Activity a: According to the passage about the Vista's railroad canopies, when was the canopy on the north side of Gervais Street renovated?

Document passage:

They house LongHorn Steakhouse, Bull Market Restaurant & Taverna, The Wild Hare Sports Cafe, Palmettos Restaurant and Liberty Tap Room.
But more importantly, the two canopies are symbolic of the district's railroading past and underscore the Vista's unique character
"We figured it was well worth our while to give it a new life," city construction manager Ken Wells said of the Seaboard canopy.
The canopy on the north side of Gervais Street was renovated in the 1990s when the South Carolina Railroad's Union Depot was turned into the Blue Marlin.
But the canopy on the south side of Gervais has been in disrepair for decades.
Clogged gutters caused water to flow into the electrical system onto nearby businesses. Water could sometimes be seen running down into the light fixtures.
"It makes you wonder when you see a light fixture filling up with water," Gantt said.

Activity b: Copy out the rows below, starting at the line that has "Theorie J-Gruppe" and stopping after the line that has "Mapa del sitio". Omit the pictures from your copy.

Given records:
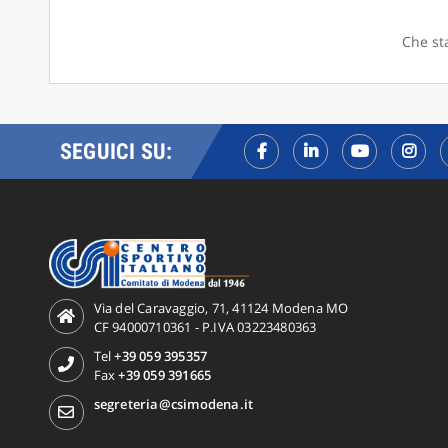
Che sta
SEGUICI SU:
Via del Caravaggio, 71, 41124 Modena MO
CF 94000710361 - P.IVA 03223480363
Tel
+39 059 395357
Fax
+39 059 391665
segreteria@csimodena.it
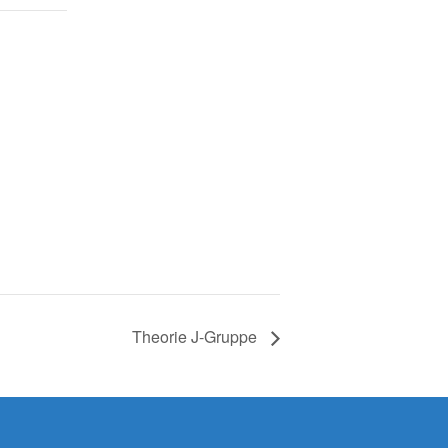
Theorie J-Gruppe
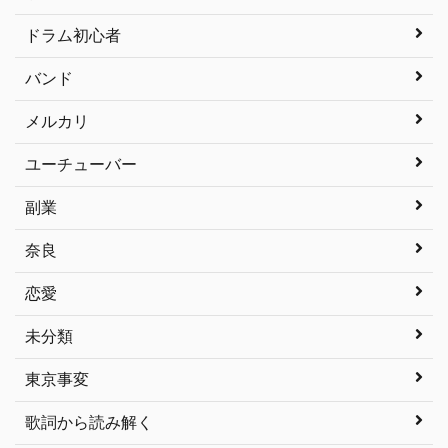
ドラム初心者
バンド
メルカリ
ユーチューバー
副業
奈良
恋愛
未分類
東京事変
歌詞から読み解く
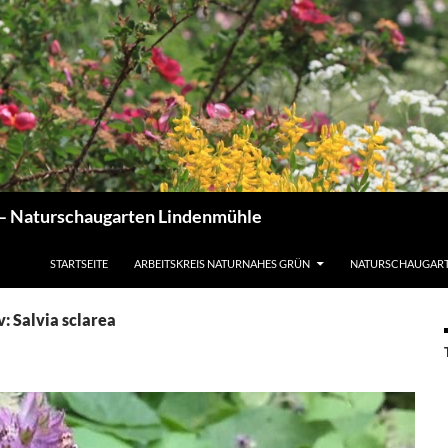
 – Naturschaugarten Lindenmühle
STARTSEITE
ARBEITSKREIS NATURNAHES GRÜN
NATURSCHAUGAR
: Salvia sclarea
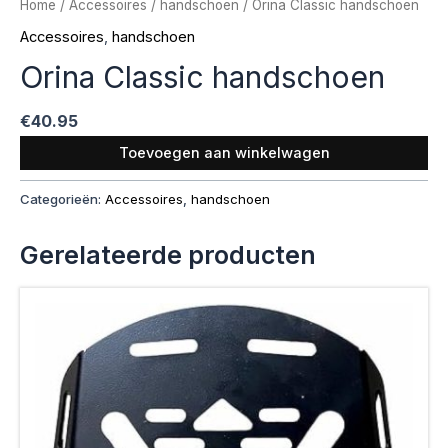
Home
/
Accessoires
/
handschoen
/ Orina Classic handschoen
Accessoires
,
handschoen
Orina Classic handschoen
€
40.95
Toevoegen aan winkelwagen
Categorieën:
Accessoires
,
handschoen
Gerelateerde producten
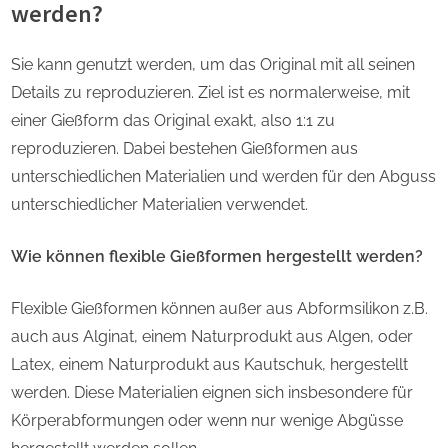
werden?
Sie kann genutzt werden, um das Original mit all seinen
Details zu reproduzieren. Ziel ist es normalerweise, mit
einer Gießform das Original exakt, also 1:1 zu
reproduzieren. Dabei bestehen Gießformen aus
unterschiedlichen Materialien und werden für den Abguss
unterschiedlicher Materialien verwendet.
Wie können flexible Gießformen hergestellt werden?
Flexible Gießformen können außer aus Abformsilikon z.B.
auch aus Alginat, einem Naturprodukt aus Algen, oder
Latex, einem Naturprodukt aus Kautschuk, hergestellt
werden. Diese Materialien eignen sich insbesondere für
Körperabformungen oder wenn nur wenige Abgüsse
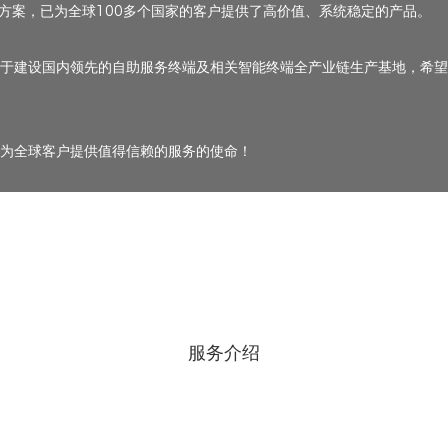
方案，已为全球100多个国家的客户提供了高价值、系统稳定的产品。
用于建设国内领先的自助服务终端及相关智能终端全产业链生产基地，希望在
践行为全球客户提供值得信赖的服务的使命！
服务介绍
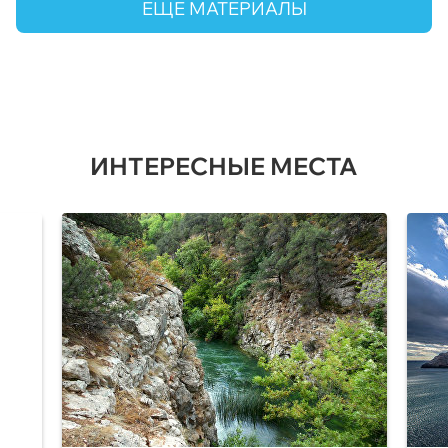
ЕЩЕ МАТЕРИАЛЫ
ИНТЕРЕСНЫЕ МЕСТА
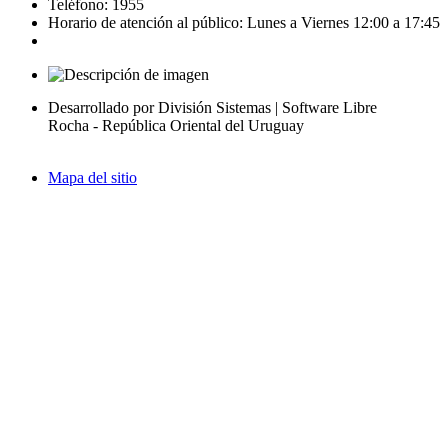
Teléfono: 1955
Horario de atención al público: Lunes a Viernes 12:00 a 17:45
Desarrollado por División Sistemas | Software Libre
Rocha - República Oriental del Uruguay
Mapa del sitio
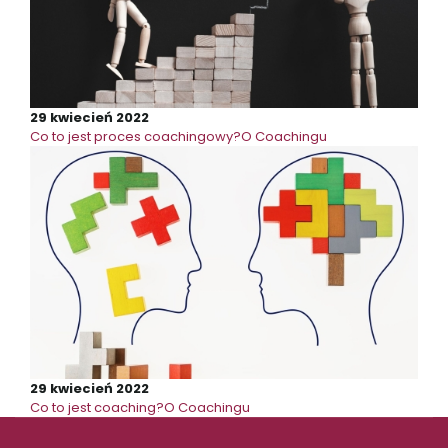
29 kwiecień 2022
Co to jest proces coachingowy?
O Coachingu
29 kwiecień 2022
Co to jest coaching?
O Coachingu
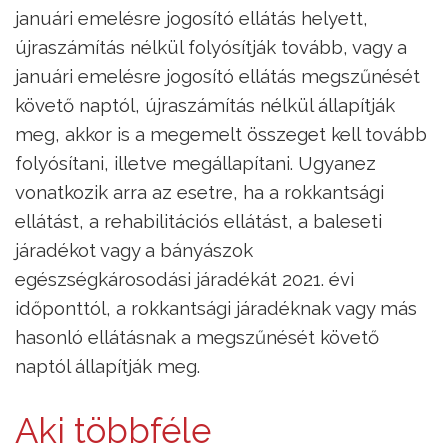
januári emelésre jogosító ellátás helyett,
újraszámítás nélkül folyósítják tovább, vagy a
januári emelésre jogosító ellátás megszűnését
követő naptól, újraszámítás nélkül állapítják
meg, akkor is a megemelt összeget kell tovább
folyósítani, illetve megállapítani. Ugyanez
vonatkozik arra az esetre, ha a rokkantsági
ellátást, a rehabilitációs ellátást, a baleseti
járadékot vagy a bányászok
egészségkárosodási járadékát 2021. évi
időponttól, a rokkantsági járadéknak vagy más
hasonló ellátásnak a megszűnését követő
naptól állapítják meg.
Aki többféle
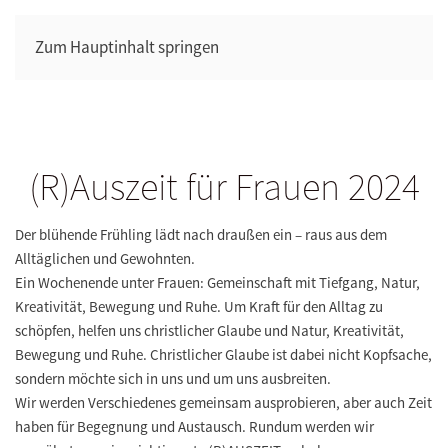
Zum Hauptinhalt springen
(R)Auszeit für Frauen 2024
Der blühende Frühling lädt nach draußen ein – raus aus dem
Alltäglichen und Gewohnten.
Ein Wochenende unter Frauen: Gemeinschaft mit Tiefgang, Natur,
Kreativität, Bewegung und Ruhe. Um Kraft für den Alltag zu
schöpfen, helfen uns christlicher Glaube und Natur, Kreativität,
Bewegung und Ruhe. Christlicher Glaube ist dabei nicht Kopfsache,
sondern möchte sich in uns und um uns ausbreiten.
Wir werden Verschiedenes gemeinsam ausprobieren, aber auch Zeit
haben für Begegnung und Austausch. Rundum werden wir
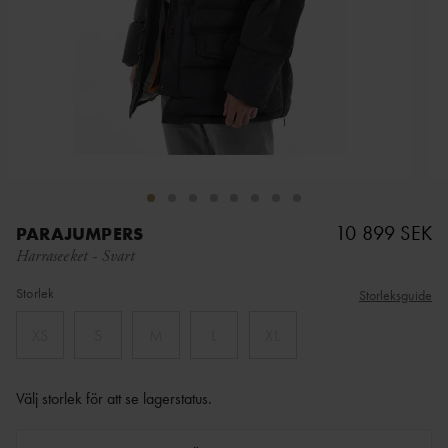
10 899 SEK
PARAJUMPERS
Harraseeket
-
Svart
Storlek
Storleksguide
XS
S
M
L
XL
Välj storlek för att se lagerstatus
.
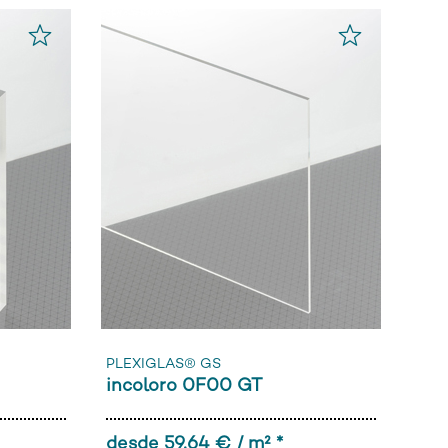
PLEXIGLAS® GS
incoloro 0F00 GT
desde 59,64 € / m² *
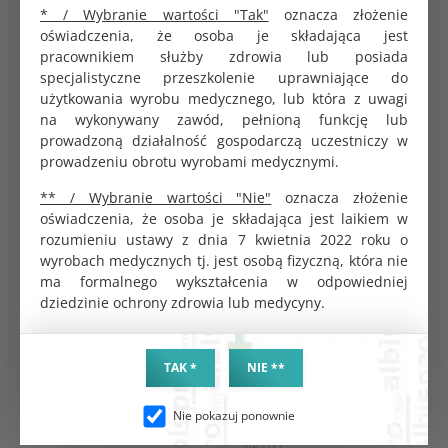
* / Wybranie wartości "Tak"
oznacza złożenie
oświadczenia, że osoba je składająca jest
PRODUKTY POWIĄZANE
CHĘTNIE KUPOWANE
pracownikiem służby zdrowia lub posiada
specjalistyczne przeszkolenie uprawniające do
użytkowania wyrobu medycznego, lub która z uwagi
na wykonywany zawód, pełnioną funkcję lub
prowadzoną działalność gospodarczą uczestniczy w
prowadzeniu obrotu wyrobami medycznymi.
** / Wybranie wartości "Nie"
oznacza złożenie
oświadczenia, że osoba je składająca jest laikiem w
rozumieniu ustawy z dnia 7 kwietnia 2022 roku o
wyrobach medycznych tj. jest osobą fizyczną, która nie
ma formalnego wykształcenia w odpowiedniej
dziedzinie ochrony zdrowia lub medycyny.
Novelmed Basic serweta 2-
Imadło chirurgiczne Mayo-
warstwy bibuły + folia rolka
Hegar 140 mm Gold
33x48cm 80 odcinków biała
KOD PRODUKTU:
TAK *
NIE **
KOD PRODUKTU:
G0190
G1744
BRUTTO
Nie pokazuj ponownie
BRUTTO
147.60 zł
14.64 zł
NETTO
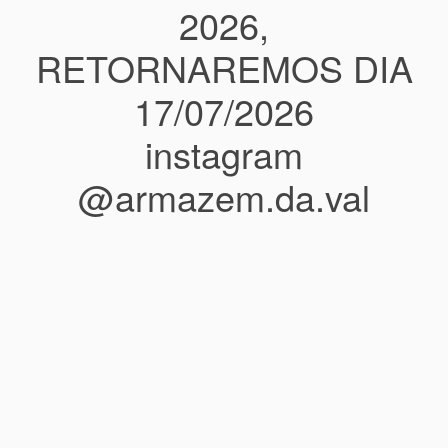
2026,
RETORNAREMOS DIA
17/07/2026
instagram
@armazem.da.val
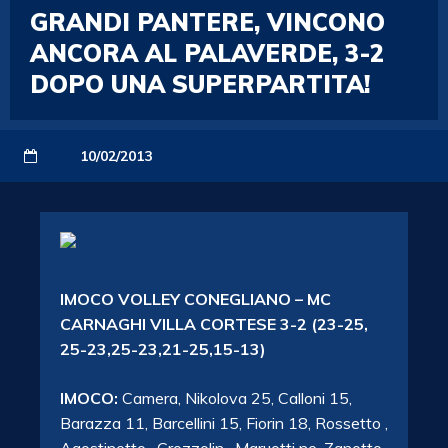
GRANDI PANTERE, VINCONO
ANCORA AL PALAVERDE, 3-2
DOPO UNA SUPERPARTITA!
10/02/2013
IMOCO VOLLEY CONEGLIANO – MC
CARNAGHI VILLA CORTESE 3-2 (23-25,
25-23,25-23,21-25,15-13)
IMOCO:
Camera, Nikolova 25, Calloni 15,
Barazza 11, Barcellini 15, Fiorin 18, Rossetto ,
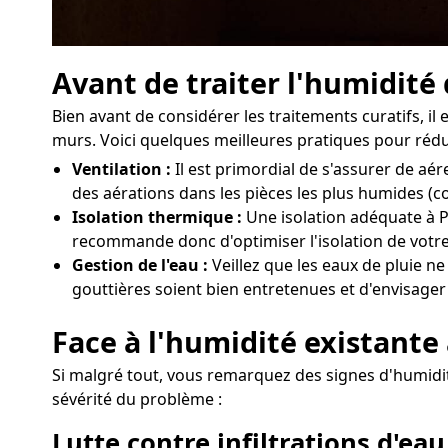
Avant de traiter l'humidité
Bien avant de considérer les traitements curatifs, 
murs. Voici quelques meilleures pratiques pour rédui
Ventilation :
Il est primordial de s'assurer de a
des aérations dans les pièces les plus humides (c
Isolation thermique :
Une isolation adéquate à P
recommande donc d'optimiser l'isolation de votre
Gestion de l'eau :
Veillez que les eaux de pluie ne
gouttières soient bien entretenues et d'envisager
Face à l'humidité existante
Si malgré tout, vous remarquez des signes d'humidité
sévérité du problème :
Lutte contre infiltrations d'eau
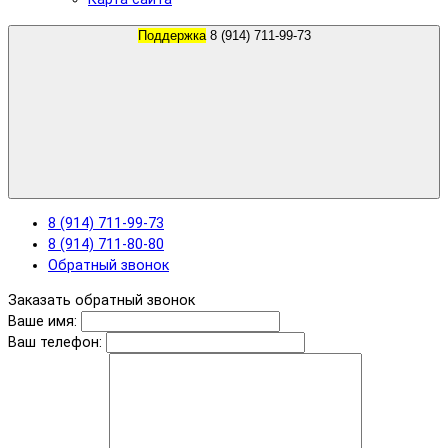
Поддержка
8 (914) 711-99-73
8 (914) 711-99-73
8 (914) 711-80-80
Обратный звонок
Заказать обратный звонок
Ваше имя:
Ваш телефон:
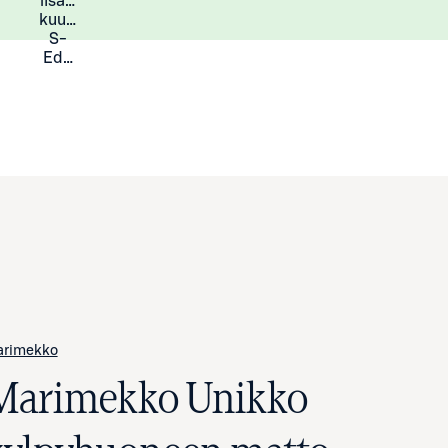
lisää
Lisätietoja
kuukauden
S-
Eduista
arimekko
Marimekko Unikko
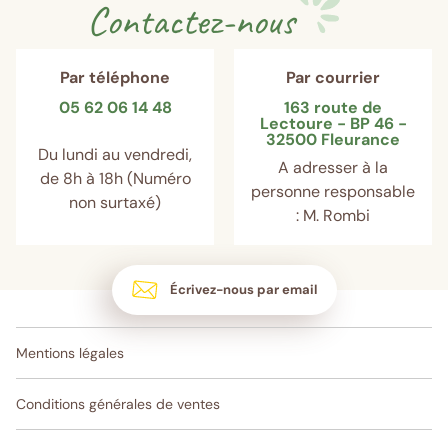
Contactez-nous
Par téléphone
Par courrier
05 62 06 14 48
163 route de
Lectoure - BP 46 -
32500 Fleurance
Du lundi au vendredi,
A adresser à la
de 8h à 18h (Numéro
personne responsable
non surtaxé)
: M. Rombi
Écrivez-nous par email
Mentions légales
Conditions générales de ventes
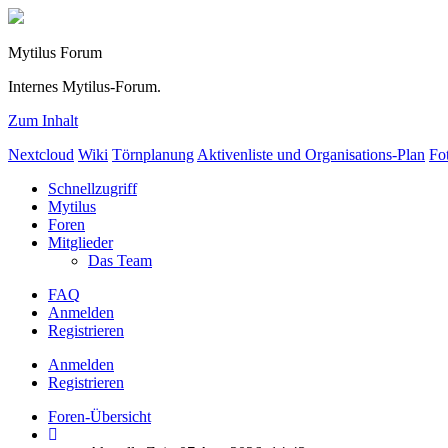
Mytilus Forum
Internes Mytilus-Forum.
Zum Inhalt
Nextcloud
Wiki
Törnplanung
Aktivenliste und Organisations-Plan
Fo
Schnellzugriff
Mytilus
Foren
Mitglieder
Das Team
FAQ
Anmelden
Registrieren
Anmelden
Registrieren
Foren-Übersicht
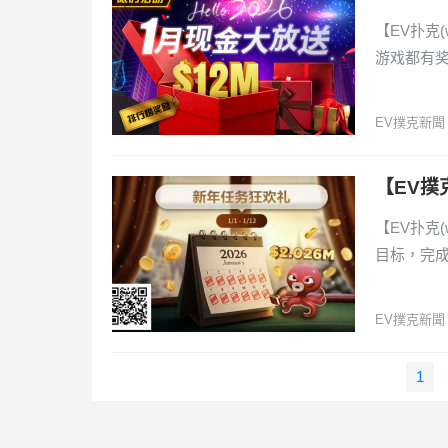
【EV扑克(
游戏都有
EV撲克新聞
【EV撲
【EV扑克(
目标，完
EV撲克新聞
文
1
章
導
覽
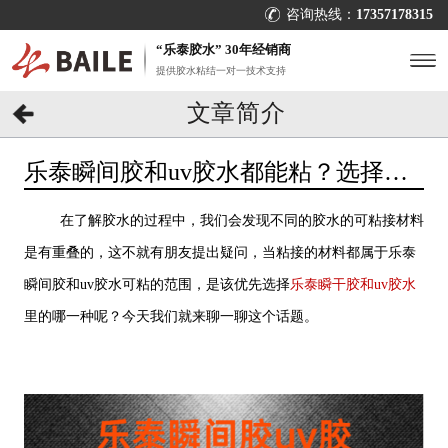
咨询热线：
17357178315
“乐泰胶水” 30年经销商
提供胶水粘结一对一技术支持
文章简介
乐泰瞬间胶和uv胶水都能粘？选择困
难症这里[百乐粘胶]
在了解胶水的过程中，我们会发现不同的胶水的可粘接材料
是有重叠的，这不就有朋友提出疑问，当粘接的材料都属于乐泰
瞬间胶和uv胶水可粘的范围，是该优先选择
乐泰瞬干胶和uv胶水
里的哪一种呢？今天我们就来聊一聊这个话题。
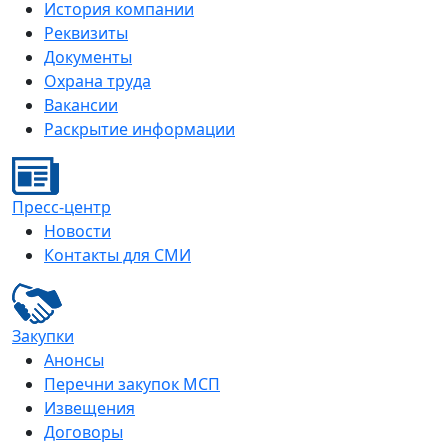
История компании
Реквизиты
Документы
Охрана труда
Вакансии
Раскрытие информации
Пресс-центр
Новости
Контакты для СМИ
Закупки
Анонсы
Перечни закупок МСП
Извещения
Договоры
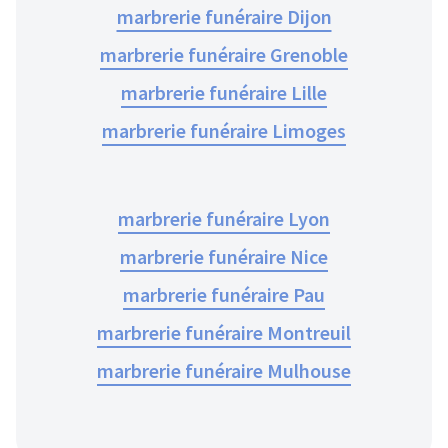
marbrerie funéraire Dijon
marbrerie funéraire Grenoble
marbrerie funéraire Lille
marbrerie funéraire Limoges
marbrerie funéraire Lyon
marbrerie funéraire Nice
marbrerie funéraire Pau
marbrerie funéraire Montreuil
marbrerie funéraire Mulhouse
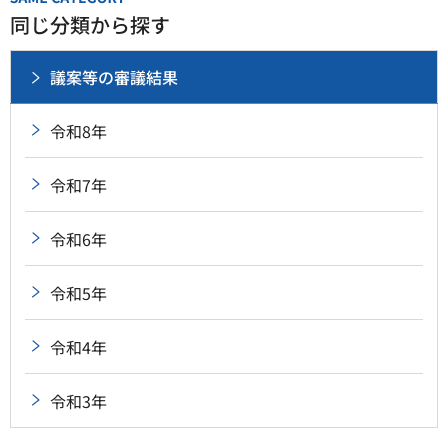
同じ分類から探す
議案等の審議結果
令和8年
令和7年
令和6年
令和5年
令和4年
令和3年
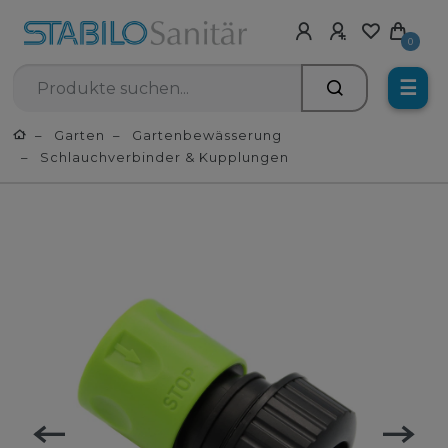
0
☰
Garten
Gartenbewässerung
Schlauchverbinder & Kupplungen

Written reply a: It was renovated in the 1990s.

Written reply b:
Theorie J-Gruppe
ドラム初心者
バンド
メルカリ
ユーチューバー
副業
奈良
恋愛
未分類
東京事変
歌詞から読み解く
 – Naturschaugarten Lindenmühle
STARTSEITE
ARBEITSKREIS NATURNAHES GRÜN
NATURSCHAUGAR
: Salvia sclarea
Home
/
Accessoires
/
handschoen
/ Orina Classic handschoen
Accessoires
,
handschoen
Orina Classic handschoen
€
40.95
Toevoegen aan winkelwagen
Categorieën:
Accessoires
,
handschoen
Gerelateerde producten
werden?
Sie kann genutzt werden, um das Original mit all seinen
Details zu reproduzieren. Ziel ist es normalerweise, mit
einer Gießform das Original exakt, also 1:1 zu
reproduzieren. Dabei bestehen Gießformen aus
unterschiedlichen Materialien und werden für den Abguss
unterschiedlicher Materialien verwendet.
Wie können flexible Gießformen hergestellt werden?
Flexible Gießformen können außer aus Abformsilikon z.B.
auch aus Alginat, einem Naturprodukt aus Algen, oder
Latex, einem Naturprodukt aus Kautschuk, hergestellt
werden. Diese Materialien eignen sich insbesondere für
Körperabformungen oder wenn nur wenige Abgüsse
方案，已为全球100多个国家的客户提供了高价值、系统稳定的产品。
用于建设国内领先的自助服务终端及相关智能终端全产业链生产基地，希望在
践行为全球客户提供值得信赖的服务的使命！
服务介绍
ЕЩЕ МАТЕРИАЛЫ
ИНТЕРЕСНЫЕ МЕСТА
Teléfono: 1955
Horario de atención al público: Lunes a Viernes 12:00 a 17:45
Desarrollado por División Sistemas | Software Libre
Rocha - República Oriental del Uruguay
Mapa del sitio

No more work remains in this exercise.